The Social Login Debate: LinkedIn’s Weird Absence

6 Min Read

The trend toward social login – and improved user experiences – continues across the internet as Facebook and Google+ compete for a larger market share. Publishers, game developers, retailers, brands, agencies and aspiring bloggers such as myself see an enormous opportunity in social registration.

The trend toward social login – and improved user experiences – continues across the internet as Facebook and Google+ compete for a larger market share. Publishers, game developers, retailers, brands, agencies and aspiring bloggers such as myself see an enormous opportunity in social registration. Facebook is the clear leader in this category and has a solid 55% market share. Google+ is a distant second with 27%. Yahoo and Twitter have 11% and 5% respectively. 

But our favorite professional network, LinkedIn, is nowhere to be seen. For the past year, LinkedIn’s social login product has consistently held 1% market share, and their reasoning for such is clear – they don’t need to have more. Unlike LinkedIn, Facebook, Google and Twitter make an overwhelming majority of their revenues from their advertising products. Their ads rely on two vital pieces of data, user volunteered and user collected. 

User volunteered data on Facebook is your age, where you live and the television shows you like. On Google+, the data you volunteer is whatever you type into the search field. The second piece of information – user collected – is tracked as you interact with content around the internet. Websites that use the ‘like’ button, Facebook Login button, Google+ connect button or +1 button allow Facebook and Google to match our behaviors on those websites to our social profiles. In other words, Facebook and Google follow our activity around the internet and on our phones to build out what they know about us, and let advertisers target us on their respective advertising networks. 

LinkedIn doesn’t need more user data. Their business model is decidedly different, despite the push toward a Facebook-esque, work-appropriate, news feed. In Q1 2014, LinkedIn earned 58% of its total revenue from Talent Solutions, a recruiter specific product. It generated 22% from advertising and 20% from LinkedIn Premium. Some might argue that LinkedIn is trying to generate an increasing percentage of its revenue from advertising, but advertising as a percentage of revenue remained constant from the previous quarter. It was 23% of total revenue in 2013. 

LinkedIn makes a majority of its money from recruiter specific products and the company is concerned that that majority would decline if LinkedIn aggressively pushed its social registration product. Whenever a person uses a social login product, such as the one offered by Facebook, that person exchanges certain pieces of information to view whatever is provided by the website or app containing social login. 

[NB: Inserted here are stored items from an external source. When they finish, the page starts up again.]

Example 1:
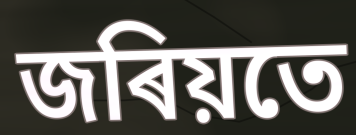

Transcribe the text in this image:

জৰিয়তে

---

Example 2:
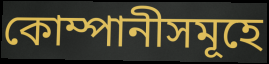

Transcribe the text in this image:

কোম্পানীসমূহে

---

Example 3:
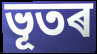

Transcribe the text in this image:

ভূতৰ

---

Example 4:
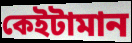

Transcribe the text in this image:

কেইটামান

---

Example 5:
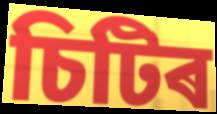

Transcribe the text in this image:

চিটিৰ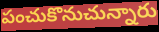
పంచుకొనుచున్నారు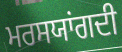
ਮਰਸਯਾਂਗਦੀ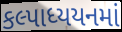
કલ્પાધ્યયનમાં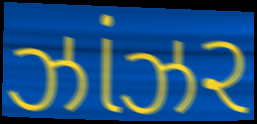
ઝાંઝરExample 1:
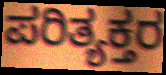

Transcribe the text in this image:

ಪರಿತ್ಯಕ್ತರ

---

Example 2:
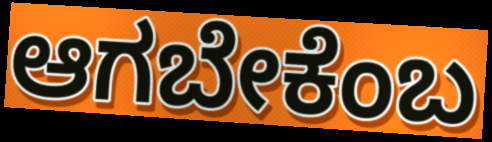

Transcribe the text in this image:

ಆಗಬೇಕೆಂಬ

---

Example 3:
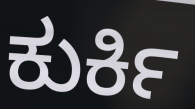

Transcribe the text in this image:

ಕುರ್ಕಿ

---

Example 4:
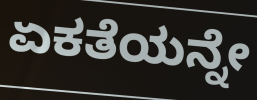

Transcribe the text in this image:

ಏಕತೆಯನ್ನೇ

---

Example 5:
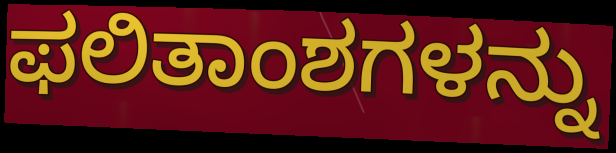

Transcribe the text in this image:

ಫಲಿತಾಂಶಗಳನ್ನು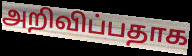
அறிவிப்பதாகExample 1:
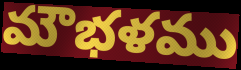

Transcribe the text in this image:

మౌభళము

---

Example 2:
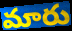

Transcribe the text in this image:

మారు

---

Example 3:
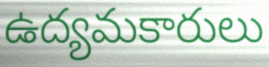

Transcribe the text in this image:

ఉద్యమకారులు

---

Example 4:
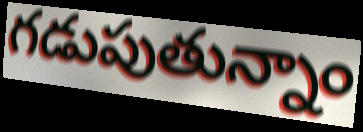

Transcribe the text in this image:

గడుపుతున్నాం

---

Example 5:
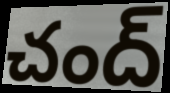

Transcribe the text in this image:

చంద్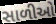
સાળીઓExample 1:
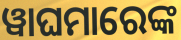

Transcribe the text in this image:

ୱାଘମାରେଙ୍କ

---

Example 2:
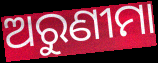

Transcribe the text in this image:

ଅରୁଣୀମା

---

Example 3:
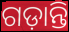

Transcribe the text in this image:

ଗଡ଼ାନ୍ତି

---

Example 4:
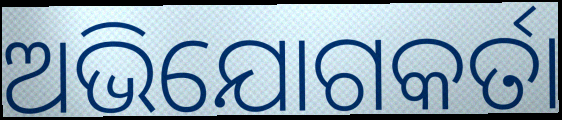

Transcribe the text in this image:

ଅଭିଯୋଗକର୍ତା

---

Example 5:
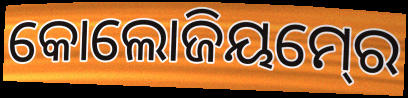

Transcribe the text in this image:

କୋଲୋଜିୟମ୍‍ରେ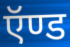
ऍण्डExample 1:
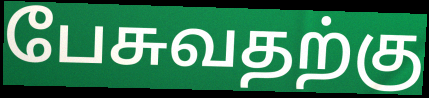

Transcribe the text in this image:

பேசுவதற்கு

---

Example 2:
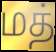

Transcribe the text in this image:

மத்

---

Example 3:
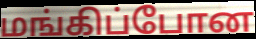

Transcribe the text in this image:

மங்கிப்போன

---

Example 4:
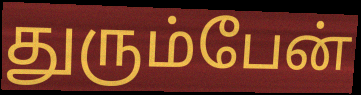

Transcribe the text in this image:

துரும்பேன்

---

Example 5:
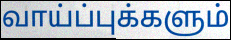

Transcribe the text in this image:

வாய்ப்புக்களும்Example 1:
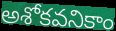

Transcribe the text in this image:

అశోకవనికాం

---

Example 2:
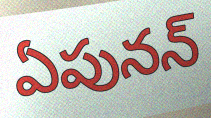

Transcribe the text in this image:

ఏపునన్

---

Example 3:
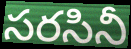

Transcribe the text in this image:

సరసినీ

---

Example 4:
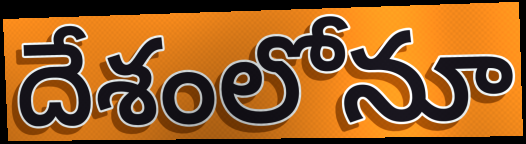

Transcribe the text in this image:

It works like this: l give you information about my personal profile, my email address and maybe where I currently live. In exchange, I won’t have to remember a username and password, and I get to watch an interesting video. When this exchange occurs, a third party has access to data that was previously only held by Facebook or Google. 

Now, do this for every site you visit on the internet and volunteer some of the same information. Facebook and Google are no longer the two companies that know the most about consumers. Forbes, Candy Crush, ESPN and the like all have similar information and can use it to their advantage. 

Facebook is cracking down on this with Graph 2.0 – and making specific pieces of data such as user likes more difficult to obtain. But this is a result of oversharing (ironically). Facebook and Google gave away too much data and are cracking down on their login services to take back control. 

LinkedIn likely saw this and strategically decided to not go this direction. First, they don’t generate more than a quarter of their revenues from advertising. Second, they are reluctant to give away control of any data that makes their recruiting services valuable. If all of a sudden another professionally oriented website or app utilized LinkedIn login and collected large amounts of professional graph data, they could develop their own recruiter specific products and compete with LinkedIn. LinkedIn knows this, so don’t expect them to promote their social login product any more than they have been. 

And for us, this means we all have one social media platform not turning into an ad network at scale. Big data is big business, but you’ve got to put your money where your mouth is, and for LinkedIn, they are fed by user and recruiter trust.